**Selected text**:
Ok, here we go. The current implementation (of course, I'll be happy to change
things if you want to) is a .so exporting various functions using, currently,
the normal ABI (that is function descriptors on ppc64) with no .data nor
.bss segment. Those are (the naming is totally arbitrary and I'm ready to
change things if necessary) :
- Signal trampolines. (__v_sigtramp_rt64, __v_sigtramp_rt32, __v_sigtramp32).
I don't think glibc need to directly access those symbols, the kernel will
setup the signal return address to them, they provide the necessary cfi infos
to make the exception unwinding happy (thanks Alan Modra).
- _v_get_syscall_map(). the prototype of this is
void *_v_get_syscall_map(unsigned int *syscall_count) ;
returns a pointer to the syscall map. the map is agnostic to the
size of "long", unlike kernel bitops, it stores bits from top to
bottom so that memory actually contains a linear bitmap
check for syscall N by testing bit (0x80000000 >> (N & 0x1f)) of
32 bits int at N >> 5.

**Provided material**:
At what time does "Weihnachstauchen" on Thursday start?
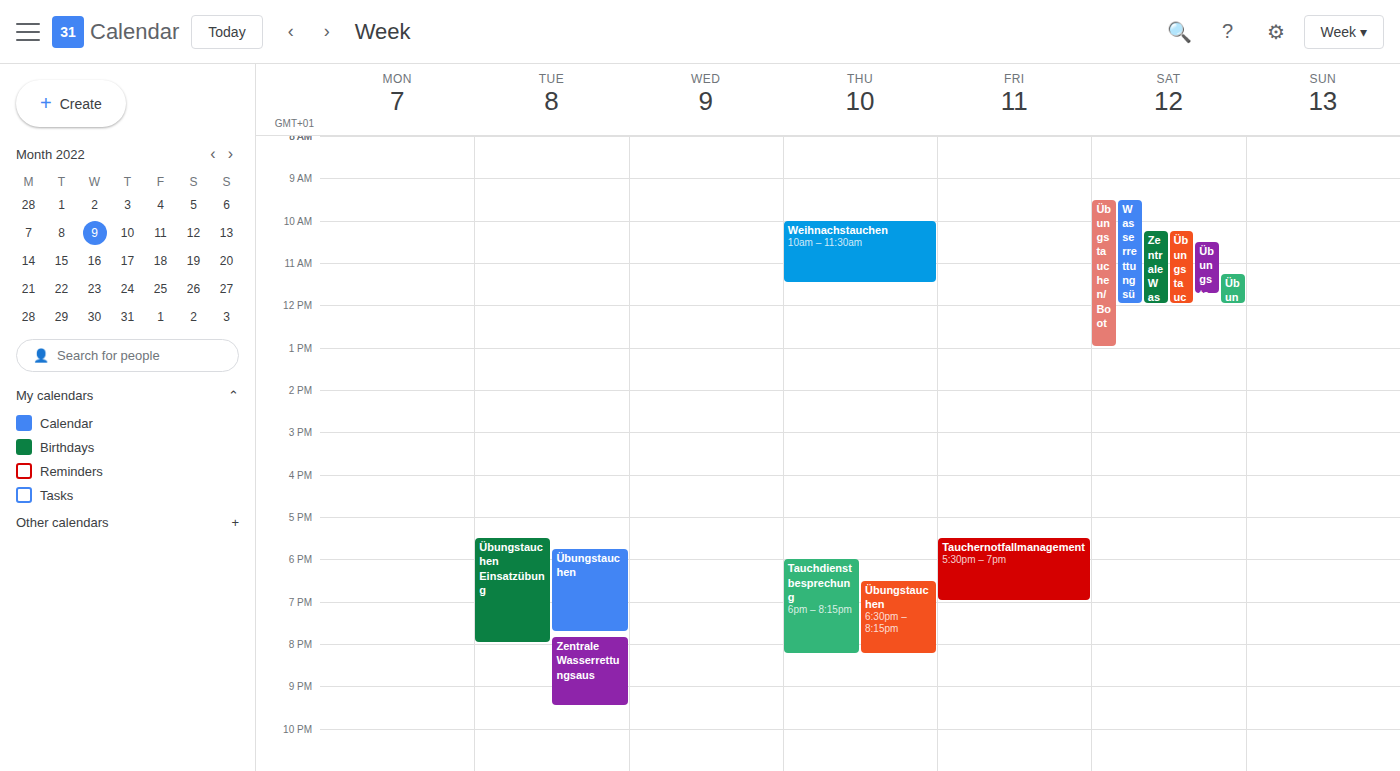
10:00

**Actions to take**:
**a.** Summarize the selected text in two sentences.
**b.** Transcribe the selected text from "I don't think" up to and including "int at N >> 5.".
The listing comes from a different source than the selected text.

**List of solutions**:
**a.** The current implementation is a .so that exports several functions through the normal ABI, which means function descriptors on ppc64, and it has no .data or .bss segment. Its exports include signal trampolines, to which the kernel sets the signal return address and which supply the cfi information needed for exception unwinding, and _v_get_syscall_map(), which returns a pointer to a syscall map stored as a linear bitmap that does not depend on the size of "long".

**b.**
I don't think glibc need to directly access those symbols, the kernel will
setup the signal return address to them, they provide the necessary cfi infos
to make the exception unwinding happy (thanks Alan Modra).
- _v_get_syscall_map(). the prototype of this is
void *_v_get_syscall_map(unsigned int *syscall_count) ;
returns a pointer to the syscall map. the map is agnostic to the
size of "long", unlike kernel bitops, it stores bits from top to
bottom so that memory actually contains a linear bitmap
check for syscall N by testing bit (0x80000000 >> (N & 0x1f)) of
32 bits int at N >> 5.